The Labor Department said on Friday its producer price index for final demand slipped 0.2 percent after advancing in April by 0.6 percent, which was the largest gain in 1-1/2 years.
Economists, who had expected producer prices to edge up, saw the decline as a correction after gains in March and April, and said it did not change their view that prices were firming.
“The net result is a pick-up. The net strengthening makes the modest acceleration in the more important consumer inflation measures more credible,” said Jim O’Sullivan, chief U.S. economist at High Frequency Economics in Valhalla, New York.
The government revamped the PPI series at the start of the year to include services and construction.

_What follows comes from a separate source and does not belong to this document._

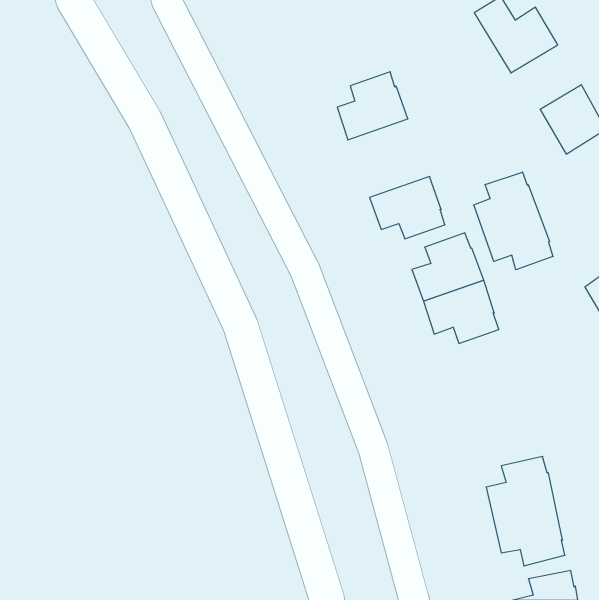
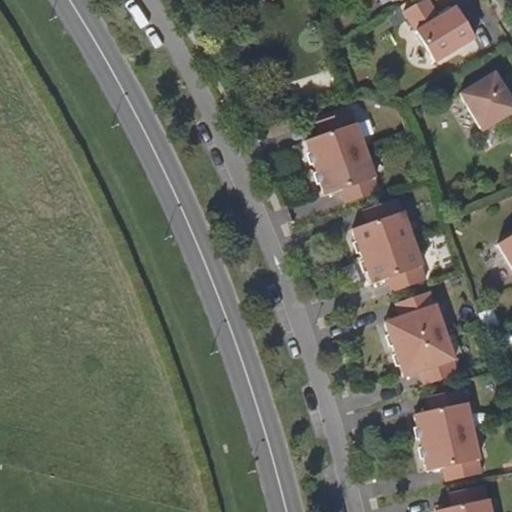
building: [337,72,408,140] -> [307,110,367,168]
building: [474,172,553,270] -> none
building: none -> [385,291,459,385]

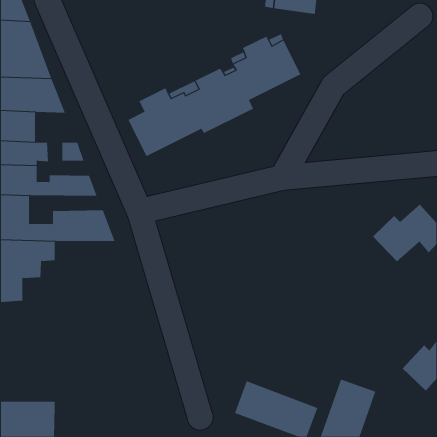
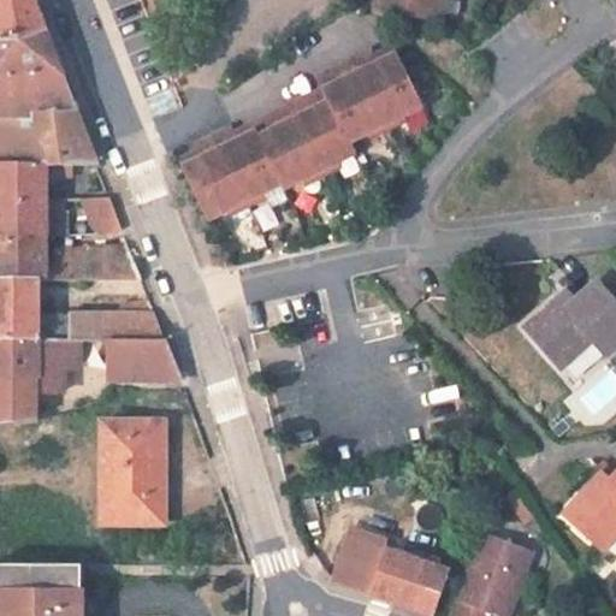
building: none -> [105,339,178,383]
building: none -> [101,422,164,523]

Big swings in prices received for trade services have injected volatility into the series, making it hard to get a good read on inflation.

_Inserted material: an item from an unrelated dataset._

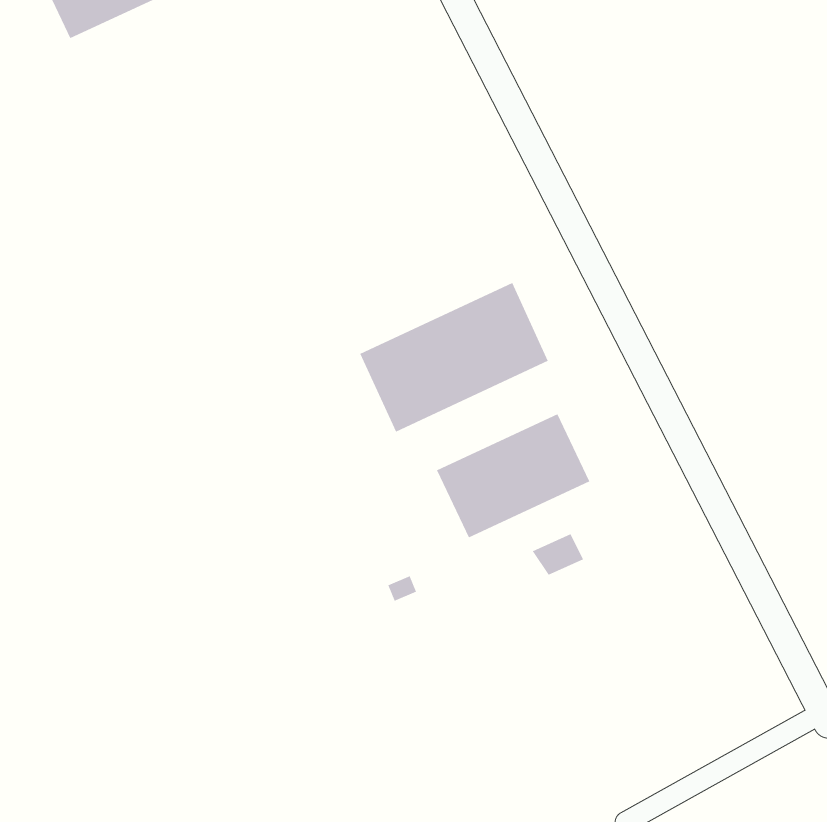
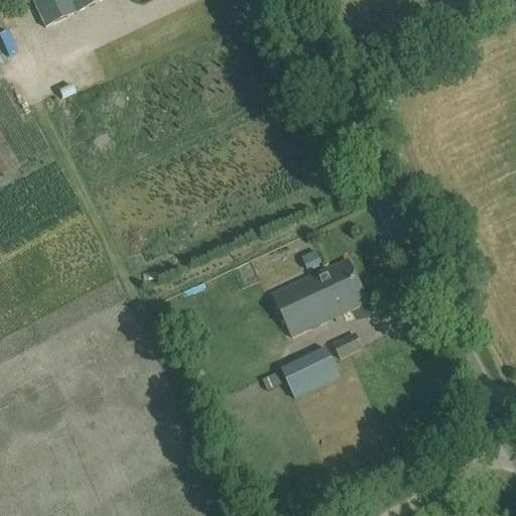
building: [360,282,548,433] -> none
building: none -> [281,347,341,397]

The overall inflation backdrop remains generally tame, with the main gauge watched by the Federal Reserve continuing to run below the U.S. central bank’s 2 percent target.
Still, key consumer inflation measures pushed up in April and are expected to continue edging higher as the labor market tightens and the economy regains momentum. That should position the Fed to raise interest rates in the second half of 2015.
The U.S. central bank, which is already scaling back the amount of money it is injecting into the economy through monthly bond purchases, has kept overnight lending rates near zero since December 2008. Fed officials meet on Tuesday and Wednesday to assess the economy’s health and their monetary policy stance.
“They will probably say inflation is trending toward its 2 percent goal,” said Scott Brown, chief economist at Raymond James in St. Petersburg, Florida.
A separate report showed consumer sentiment slipped slightly in early June. The Thomson Reuters/University of Michigan’s consumer sentiment index was at 81.2 from 81.9 in May.
The report offered a mixed reading on the outlook for prices. Households’ prediction of inflation a year out fell to a six month low of 3.0 percent from 3.3 percent in June, but the five-year projection ticked up to 2.9 percent from 2.8 percent.
Producer inflation in May was depressed by broad price declines at the factory gate, while wholesale food prices snapped four consecutive months of increases.
There were also declines in the prices of trade services, a gauge of retailers’ and wholesalers’ margins.
And while wholesale gasoline prices fell last month, economists cautioned increases were in the cards because of the unrest in Iraq.
A recent spike in the price of oil “should filter through to the economy over the next several months, especially if the sectarian violence (in Iraq) continues,” said Jay Morelock, an economist at FTN Financial in New York.
In the 12 months through May, prices received by the nation’s farms, factories and refineries rose 2.0 percent, moderating from April’s 2.1 percent gain.
Producer prices excluding food, energy and trade services were flat after advancing 0.3 percent the prior month.